What you need to do: Copy out every line of text in the records below, character for character and line for line, leaving out the pictures.

The data:
·····
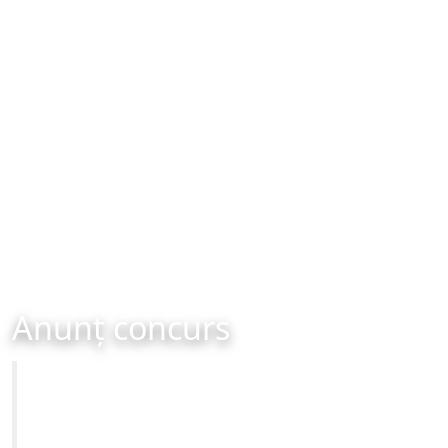
Anunț concurs
Primăria Municipiului Brașov
CONCURS - organizat în data de 10-09-2025 ora 12:00
Site-ul oficial al Primariei Municipiului Brasov /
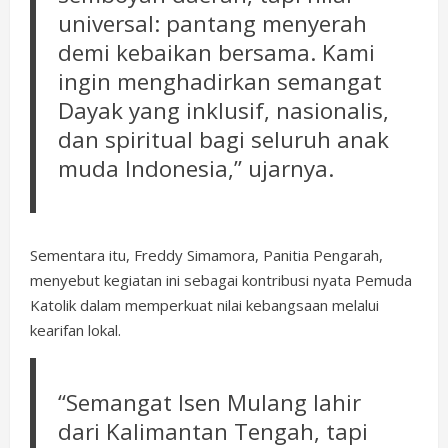
universal: pantang menyerah
demi kebaikan bersama. Kami
ingin menghadirkan semangat
Dayak yang inklusif, nasionalis,
dan spiritual bagi seluruh anak
muda Indonesia,” ujarnya.
Sementara itu, Freddy Simamora, Panitia Pengarah,
menyebut kegiatan ini sebagai kontribusi nyata Pemuda
Katolik dalam memperkuat nilai kebangsaan melalui
kearifan lokal.
“Semangat Isen Mulang lahir
dari Kalimantan Tengah, tapi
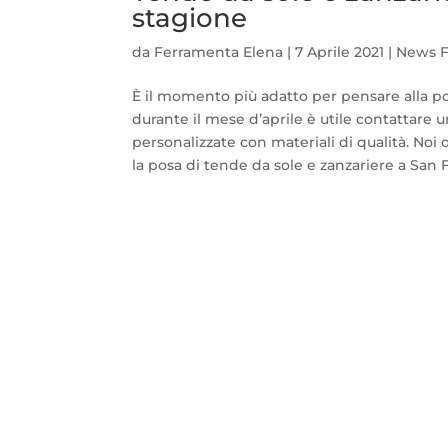
stagione
da
Ferramenta Elena
|
7 Aprile 2021
|
News F
È il momento più adatto per pensare alla po
durante il mese d’aprile è utile contattare u
personalizzate con materiali di qualità. Noi
la posa di tende da sole e zanzariere a San F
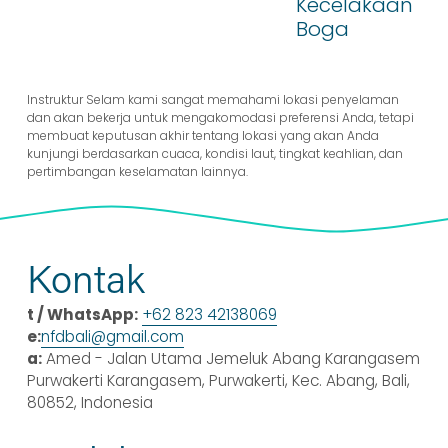
Kecelakaan
Boga
Instruktur Selam kami sangat memahami lokasi penyelaman 
dan akan bekerja untuk mengakomodasi preferensi Anda, tetapi 
membuat keputusan akhir tentang lokasi yang akan Anda 
kunjungi berdasarkan cuaca, kondisi laut, tingkat keahlian, dan 
pertimbangan keselamatan lainnya.
Kontak
t / WhatsApp:
+62 823 42138069
e:
nfdbali@gmail.com
a:
 Amed - Jalan Utama Jemeluk Abang Karangasem 
Purwakerti Karangasem, Purwakerti, Kec. Abang, Bali, 
80852, Indonesia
·····
Answer to this exercise:
Anunț concurs
Primăria Municipiului Brașov
CONCURS - organizat în data de 10-09-2025 ora 12:00
Site-ul oficial al Primariei Municipiului Brasov /
universal: pantang menyerah
demi kebaikan bersama. Kami
ingin menghadirkan semangat
Dayak yang inklusif, nasionalis,
dan spiritual bagi seluruh anak
muda Indonesia,” ujarnya.
Sementara itu, Freddy Simamora, Panitia Pengarah,
menyebut kegiatan ini sebagai kontribusi nyata Pemuda
Katolik dalam memperkuat nilai kebangsaan melalui
kearifan lokal.
“Semangat Isen Mulang lahir
dari Kalimantan Tengah, tapi
stagione
da
Ferramenta Elena
|
7 Aprile 2021
|
News F
È il momento più adatto per pensare alla po
durante il mese d’aprile è utile contattare u
personalizzate con materiali di qualità. Noi
la posa di tende da sole e zanzariere a San F
Kecelakaan
Boga
Instruktur Selam kami sangat memahami lokasi penyelaman 
dan akan bekerja untuk mengakomodasi preferensi Anda, tetapi 
membuat keputusan akhir tentang lokasi yang akan Anda 
kunjungi berdasarkan cuaca, kondisi laut, tingkat keahlian, dan 
pertimbangan keselamatan lainnya.
Kontak
t / WhatsApp:
+62 823 42138069
e:
nfdbali@gmail.com
a:
 Amed - Jalan Utama Jemeluk Abang Karangasem 
Purwakerti Karangasem, Purwakerti, Kec. Abang, Bali, 
80852, Indonesia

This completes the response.